Apport de la laparoscopie

La laparoscopie permet une localisation aisée de la position testiculaire grâce à l’insufflation et à une excellente visualisation de l’abdomen..

L’utilisation d’une pince à préhension est efficace pour saisir le testicule ainsi que pour récliner certains organes lorsque celui-ci n’est pas visible.

En cas de doute sur la localisation des testicules, les canaux inguinaux sont observés :

  • l’absence de canaux déférents et de pédicules vasculaires dans le canal signifie que le testicule est intra-abdominal ;
  • la présence de ces structures signifie que le testicule est inguinal ou que l’animal est déjà castré [4]  (Photo 5).

En cas de position inguinale, une légère traction permet de le placer dans l’abdomen et de continuer la procédure. Dans le cas inverse, la procédure est avortée et le testicule est recherché en position inguinale avec un abord classique.

Lorsque le testicule inguinal est de petite taille ou que l’animal présente un embonpoint important, il est fréquent qu’il n’ait pas été identifié. La laparoscopie permet dans ce cas d’éviter une laparotomie inutile.

Le choix de la position du canal opérateur est capital

Dans la plupart des cas, la longueur des pédicules vasculaires et du canal épendymaire permet d’extérioriser les testicules pour réaliser les sutures de manière plus aisée.

Pour cette raison, le choix de la position du canal opérateur est capital : celui-ci est inséré en regard du testicule pour faciliter son extraction.
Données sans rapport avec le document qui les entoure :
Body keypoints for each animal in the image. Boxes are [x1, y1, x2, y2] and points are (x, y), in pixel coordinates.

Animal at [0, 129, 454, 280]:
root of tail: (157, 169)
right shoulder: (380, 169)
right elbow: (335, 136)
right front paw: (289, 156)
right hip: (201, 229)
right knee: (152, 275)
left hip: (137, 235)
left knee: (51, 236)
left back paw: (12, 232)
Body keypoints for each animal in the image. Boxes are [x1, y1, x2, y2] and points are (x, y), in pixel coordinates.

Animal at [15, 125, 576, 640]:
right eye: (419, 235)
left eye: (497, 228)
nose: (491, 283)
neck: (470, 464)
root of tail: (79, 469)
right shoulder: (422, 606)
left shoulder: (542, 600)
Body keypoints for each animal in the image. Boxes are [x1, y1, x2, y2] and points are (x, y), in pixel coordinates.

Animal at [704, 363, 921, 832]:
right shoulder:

De même, la perte de la pression d’insufflation au moment de cette extraction permet une meilleure exposition des structures vasculaires et spermatiques.
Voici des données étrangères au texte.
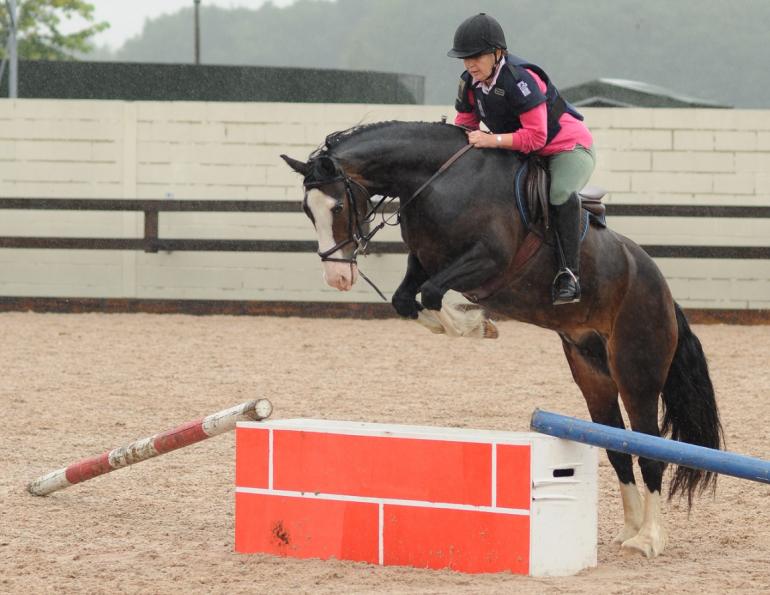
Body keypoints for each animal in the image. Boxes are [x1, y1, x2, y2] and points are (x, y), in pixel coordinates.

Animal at [280, 120, 723, 558]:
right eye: (306, 210)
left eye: (337, 207)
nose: (337, 277)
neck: (437, 178)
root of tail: (662, 289)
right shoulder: (426, 261)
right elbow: (407, 300)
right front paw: (470, 324)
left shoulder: (486, 259)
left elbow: (432, 294)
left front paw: (476, 325)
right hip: (592, 370)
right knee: (617, 445)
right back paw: (629, 530)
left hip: (636, 370)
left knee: (650, 448)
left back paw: (649, 538)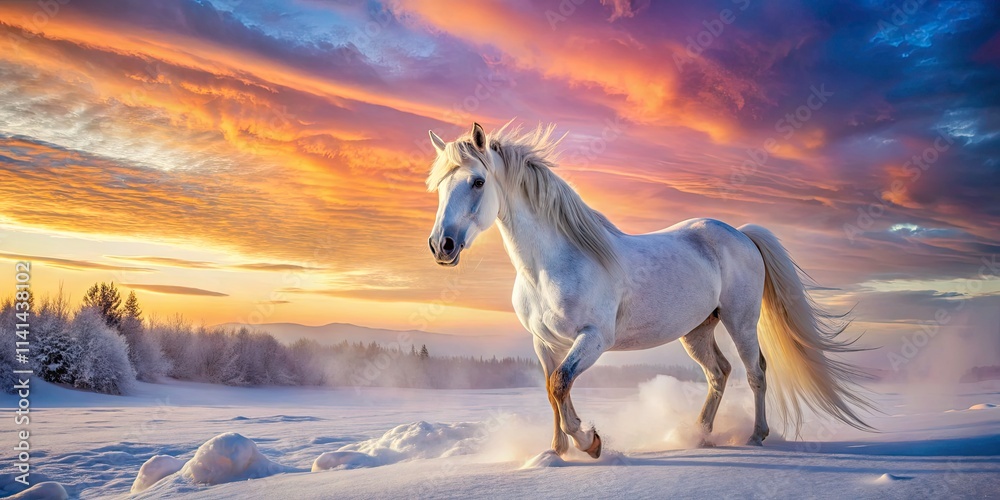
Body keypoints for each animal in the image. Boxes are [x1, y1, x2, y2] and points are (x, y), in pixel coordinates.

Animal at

Lorsque cette extériorisation est impossible, plusieurs techniques permettent de réaliser la section intra-abdominale des pédicules.
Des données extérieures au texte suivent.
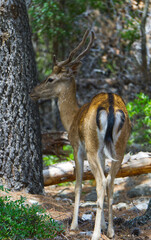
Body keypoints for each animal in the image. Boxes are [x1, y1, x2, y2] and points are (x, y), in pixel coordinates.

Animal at [30, 30, 131, 240]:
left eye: (50, 78)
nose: (32, 92)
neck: (71, 118)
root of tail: (111, 107)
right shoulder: (102, 153)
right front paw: (103, 224)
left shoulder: (76, 146)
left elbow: (78, 184)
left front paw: (75, 225)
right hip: (119, 146)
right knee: (110, 182)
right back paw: (110, 231)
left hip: (91, 146)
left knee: (101, 182)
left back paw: (94, 234)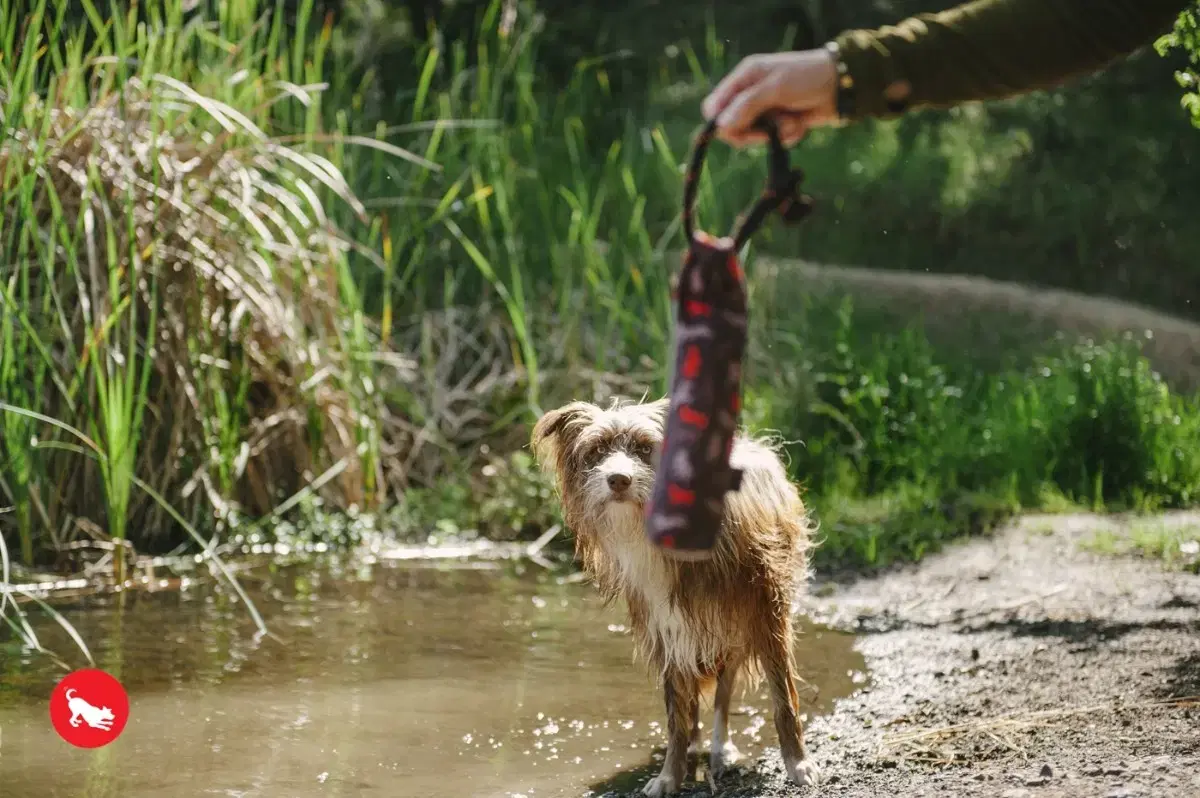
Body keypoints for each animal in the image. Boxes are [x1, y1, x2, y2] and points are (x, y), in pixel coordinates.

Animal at [537, 396, 825, 792]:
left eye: (646, 448)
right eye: (597, 451)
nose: (618, 480)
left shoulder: (766, 615)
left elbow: (783, 699)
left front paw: (798, 763)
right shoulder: (667, 627)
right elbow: (676, 712)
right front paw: (670, 775)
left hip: (733, 629)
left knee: (723, 690)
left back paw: (720, 748)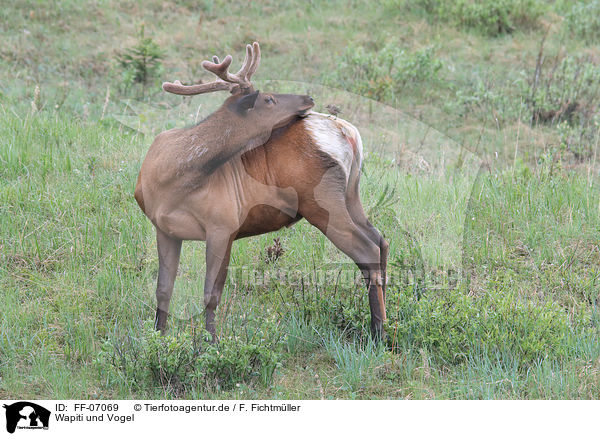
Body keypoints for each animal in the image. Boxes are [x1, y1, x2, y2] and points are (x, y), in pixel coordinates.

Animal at [134, 41, 390, 340]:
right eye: (268, 99)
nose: (308, 97)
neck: (170, 179)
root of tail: (348, 132)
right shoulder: (165, 229)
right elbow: (163, 289)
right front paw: (158, 338)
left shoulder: (223, 224)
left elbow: (211, 294)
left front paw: (212, 343)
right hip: (350, 195)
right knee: (380, 240)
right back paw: (387, 321)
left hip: (321, 202)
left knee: (367, 250)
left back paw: (378, 332)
L’électrocoagulation doit être réservée au canal déférent, la mise en place d’une ligature par un canal opérateur secondaire (nœud de Roeder, Endoloop®) ou la pose d’un clip vasculaire doit être préférée pour assurer l’hémostase vasculaire [5].

Ces techniques nécessitent néanmoins la pose d’un canal opérateur supplémentaire.

La technique décrite ici possède tous les avantages de la chirurgie mini-invasive (Photo 6). La douleur péri- et post-opératoire est moindre et la durée d’hospitalisation diminuée.

Le temps opératoire pour un chirurgien expérimenté est équivalent à celui d’une laparotomie classique mais la reconstruction abdominale est considérablement diminuée [5].

Mémo

  • La laparoscopie permet de localiser aisément un testicule ectopique et facilite son exérèse.
  • L’abord minimal de la cavité abdominale permet de réduire la douleur postopératoire et le risque de complications (sepsis, hernie, cicatrice).

 

À lire…

[1] Yates D et coll (2003). Incidence of cryptorchidism in dogs and cats. Vet Rec 152 : 502-4.
[2] Birchard SJ et Nappier M (2008). Cryptorchidism. Compend Contin Educ Vet 30 : 325-36.
[3] Schultz KS et coll (1996). Inadvertent prostatectomy as a complication of cryptorchidectomy in four dogs. J Am Anim Hosp Assoc 32 : 211–4.
[4] Miller NA et coll (2004). Use of laparoscopic-assisted cryptorchidectomy in dogs and cats. J Am Vet Med Assoc 224 : 875-8.
[5] Monnet E and Twedt DC (2003). Laparoscopy. Vet Clin North Am Small Anim Pract 33 : 1147-63.